VAIL – They say that necessity is the mother of invention. That seems to be the case with Erich Windisch, a venerated ski instructor at Vail who has died at the age of 89.

The Vail Daily reports that while a ski jumper from Germany, Windisch pioneered the arms-down style of ski jumping that now prevails. While doing so makes sense, to reduce how much the air slows the jumper’s flight, Windisch had a more practical reason: he had suffered a dislocated shoulder.

Windisch spent much of his younger life in Garmisch, Austria, but was selected to the German Olympic team in 1952. In 1956, he immigrated to the United States, first teaching at the Broadmoor ski area in Colorado Springs and then at New Mexico’s Red River, before finally sinking roots at Summit County’s Arapahoe Basin.

Then, in 1968, Vail founder Pete Seibert persuaded Windisch to become ski patrol director at Vail. Vail ski patrollers then were a particularly unruly bunch, and one of those patrollers, Steve Boyd, believes the thinking was that Windisch, being German, might instill discipline into the patrollers.

He didn’t.

Windisch was fundamentally a ski instructor, and he taught and supervised until finally quitting a year ago at the age of 88. His greatest joy, other than his family, was seeing a student begin to link turns for the first time.

Granby still rebuilding from rampage

GRANBY – Granby’s open wounds from Marvin Heemeyer’s wild and crazy rampage in June 2004 are gradually healing. The latest footnote is the completion of a new town hall to replace the one Heemeyer gutted with a fortified bulldozer during his spree that damaged or destroyed 13 buildings in Granby. A new library, which had previously been part of the town hall, has also been built in the area.

Heemeyer went on his spree on a Friday afternoon in alleged retaliation for mistreatment by town officials and assorted others. At the core of his complaint was a zoning decision that he believed was unjust and adverse to his muffler repair business.

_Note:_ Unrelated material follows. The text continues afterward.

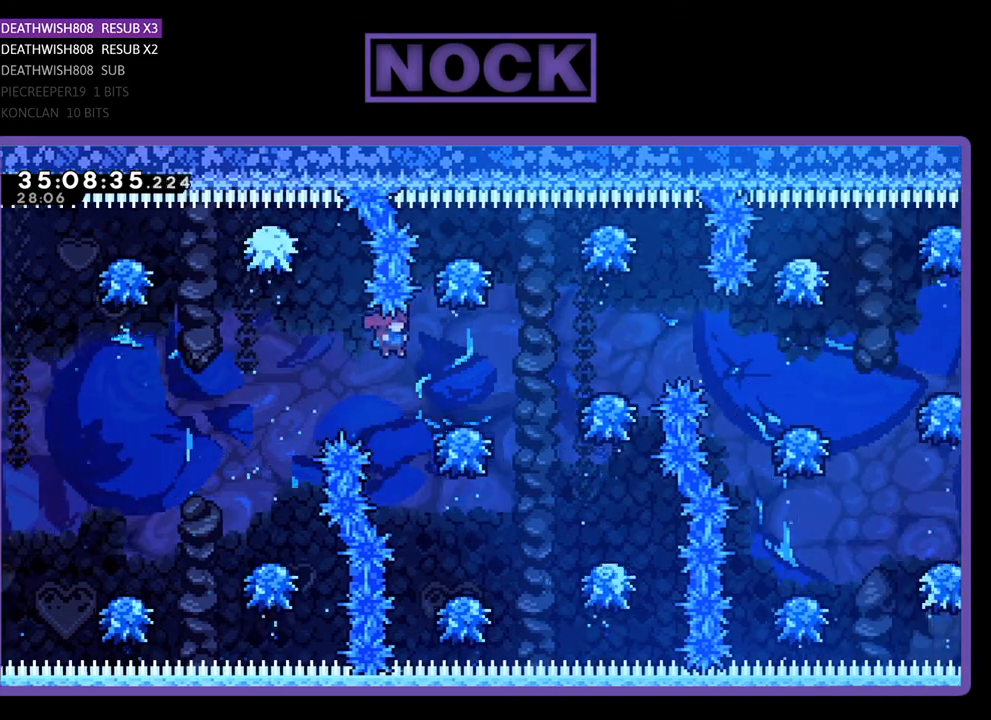
{"buttons": ["R2", "DPAD_RIGHT"], "events": [[233, "CROSS", "down"], [433, "CROSS", "up"]]}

Truckee ends use of biomass burner

TRUCKEE, Calif. – An experiment in burning of biomass at Truckee has ended with the decommissioning of the burner, a Biomax 15.

The burner produced little electricity since it was put into use in 2005, officials tell theSierra Sun. “It was quite labor intensive; we had to clean it continuously,” explained Shawn Mitchell, who represents the Truckee Donner Recreation and Park District.

But another goal was to help the technology advance, and Scott Terrell, of the Truckee Donner Public Utility District, believes it has done that. He says that he expects the technology of biomass burners will advance briskly in the next 10 yeas, and wood trimmings and forest residue may become a source of electricity in Truckee.

The decommissioned biomass plant originally cost $150,000. It may be sold for $25,000.